The project worked with existing and newly recruited disability support staff. In collaborate with SuniTAFE, an orientation and induction package was developed to be delivered on site. The targeted qualifications and skill set of the workforce will support the participants ‘Actively, Positively and Holistically’. Linking in with other organisations and professionals to build the capacity of staff and participants in the area of self-advocacy and self-regulation will be fundamental to the holistic support process.
An initial challenge was ensuring that staff understand the importance of recording outcomes and information. The introduction of a referral document helped with the recording of information important to measure the effectiveness of interventions and supports provided.
The ‘How Best to Support Me’ document, a holistic plan created by the Christie Centre, has replaced the need for numerous other documents. This plan was undertaken for all the participants in the program and provided information that a support worker requires to understand how to communicate, engage and support the person with disability.
Individual and peer supervision was critical to assisting staff in their role to provide better support and manage any participant’s behaviours of concern.

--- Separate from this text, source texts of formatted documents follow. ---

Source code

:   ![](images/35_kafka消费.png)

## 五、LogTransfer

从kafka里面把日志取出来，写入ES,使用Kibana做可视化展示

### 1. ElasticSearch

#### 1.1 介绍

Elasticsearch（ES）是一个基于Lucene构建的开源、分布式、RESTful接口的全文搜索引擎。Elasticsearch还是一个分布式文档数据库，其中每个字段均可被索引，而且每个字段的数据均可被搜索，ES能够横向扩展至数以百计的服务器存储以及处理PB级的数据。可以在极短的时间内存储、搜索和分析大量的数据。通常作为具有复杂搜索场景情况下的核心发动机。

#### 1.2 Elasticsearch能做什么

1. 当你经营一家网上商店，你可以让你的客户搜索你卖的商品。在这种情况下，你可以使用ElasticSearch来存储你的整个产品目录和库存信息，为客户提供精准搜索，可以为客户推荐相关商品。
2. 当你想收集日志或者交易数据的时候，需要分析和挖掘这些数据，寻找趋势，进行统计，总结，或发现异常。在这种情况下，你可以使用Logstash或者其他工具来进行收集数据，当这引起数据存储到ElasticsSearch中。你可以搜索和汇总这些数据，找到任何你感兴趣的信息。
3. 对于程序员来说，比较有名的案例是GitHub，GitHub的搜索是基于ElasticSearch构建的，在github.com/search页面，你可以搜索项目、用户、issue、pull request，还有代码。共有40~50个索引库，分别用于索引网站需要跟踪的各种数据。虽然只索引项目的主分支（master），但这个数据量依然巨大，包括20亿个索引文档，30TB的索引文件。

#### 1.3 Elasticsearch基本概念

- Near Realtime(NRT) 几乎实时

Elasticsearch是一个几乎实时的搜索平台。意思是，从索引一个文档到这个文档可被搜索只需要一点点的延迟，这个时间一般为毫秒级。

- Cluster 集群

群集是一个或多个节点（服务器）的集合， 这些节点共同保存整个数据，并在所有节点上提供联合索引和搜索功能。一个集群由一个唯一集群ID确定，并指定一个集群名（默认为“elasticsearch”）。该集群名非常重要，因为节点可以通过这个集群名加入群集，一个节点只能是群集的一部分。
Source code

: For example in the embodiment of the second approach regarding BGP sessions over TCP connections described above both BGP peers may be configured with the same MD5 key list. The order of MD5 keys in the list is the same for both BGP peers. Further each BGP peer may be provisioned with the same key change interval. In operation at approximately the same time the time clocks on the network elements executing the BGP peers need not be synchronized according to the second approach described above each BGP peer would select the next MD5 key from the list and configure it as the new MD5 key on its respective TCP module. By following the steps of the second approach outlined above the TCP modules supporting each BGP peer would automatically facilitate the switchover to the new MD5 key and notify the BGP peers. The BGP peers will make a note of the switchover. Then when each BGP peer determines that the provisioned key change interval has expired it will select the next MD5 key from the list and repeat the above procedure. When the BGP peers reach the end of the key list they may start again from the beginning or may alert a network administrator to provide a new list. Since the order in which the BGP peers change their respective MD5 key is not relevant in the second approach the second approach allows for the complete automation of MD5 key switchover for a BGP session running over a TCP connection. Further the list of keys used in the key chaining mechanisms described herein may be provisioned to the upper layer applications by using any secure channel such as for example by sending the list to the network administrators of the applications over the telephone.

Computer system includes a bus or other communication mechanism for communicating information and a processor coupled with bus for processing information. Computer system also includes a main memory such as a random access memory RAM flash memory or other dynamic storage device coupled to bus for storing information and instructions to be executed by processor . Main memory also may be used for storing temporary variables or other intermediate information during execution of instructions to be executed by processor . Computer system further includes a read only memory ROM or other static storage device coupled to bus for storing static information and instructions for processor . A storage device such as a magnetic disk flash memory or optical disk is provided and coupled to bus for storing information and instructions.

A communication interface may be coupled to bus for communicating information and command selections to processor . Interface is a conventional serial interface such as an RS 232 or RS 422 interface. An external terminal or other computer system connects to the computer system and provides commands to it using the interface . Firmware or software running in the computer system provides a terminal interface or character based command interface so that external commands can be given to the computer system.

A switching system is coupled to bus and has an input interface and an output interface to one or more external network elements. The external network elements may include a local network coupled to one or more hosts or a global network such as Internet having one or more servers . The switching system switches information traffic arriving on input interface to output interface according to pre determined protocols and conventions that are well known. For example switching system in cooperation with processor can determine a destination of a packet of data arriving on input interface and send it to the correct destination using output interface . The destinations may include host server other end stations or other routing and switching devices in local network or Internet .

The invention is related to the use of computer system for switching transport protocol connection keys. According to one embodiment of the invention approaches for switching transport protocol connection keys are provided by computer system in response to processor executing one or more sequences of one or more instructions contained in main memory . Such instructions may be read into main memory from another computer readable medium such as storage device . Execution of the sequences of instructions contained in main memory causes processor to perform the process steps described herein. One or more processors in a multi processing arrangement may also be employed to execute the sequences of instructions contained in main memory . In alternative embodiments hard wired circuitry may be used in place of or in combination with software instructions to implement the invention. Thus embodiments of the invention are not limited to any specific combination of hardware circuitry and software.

Opportunities for broader collaboration occurred, including innovative delivery on site of an orientation and induction package delivered by SuniTAFE.
The inclusion of ZERO TOLERANCE as a mandatory training module and the move to a self-managing team platform and circular management saw an increase in the positive and active engagement of both participants and staff.
The NDIS has not rolled out in the Mildura region. Due to being located on state borders, the Christie Centre currently has 12 participants transitioned to the NDIS. This provides an opportunity to test some assumptions and identify if there are major challenges in providing supports as identified in plans.
The Christie Centre is a primary support organisation for five social enterprises and four independent living, work ready and skill development branches. The opportunities, quality and types of support provided by the Christie Centre has led to an increase in participants, causing an immediate need to recruit and train more staff. This in itself is a challenge at present.
Change management is always a risk as the process of change itself has roadblocks (e.g., money, resources, internal and external factors).
Time is always a risk factor – other ‘things’ pop up and divert attention, causing interruptions and delays. The introduction of the stand-up meetings has been a risk in the way of introducing ‘new’ and ‘different’. However, the quick morning stand-up meetings have proven to be useful and help with planning and managing daily interruptions.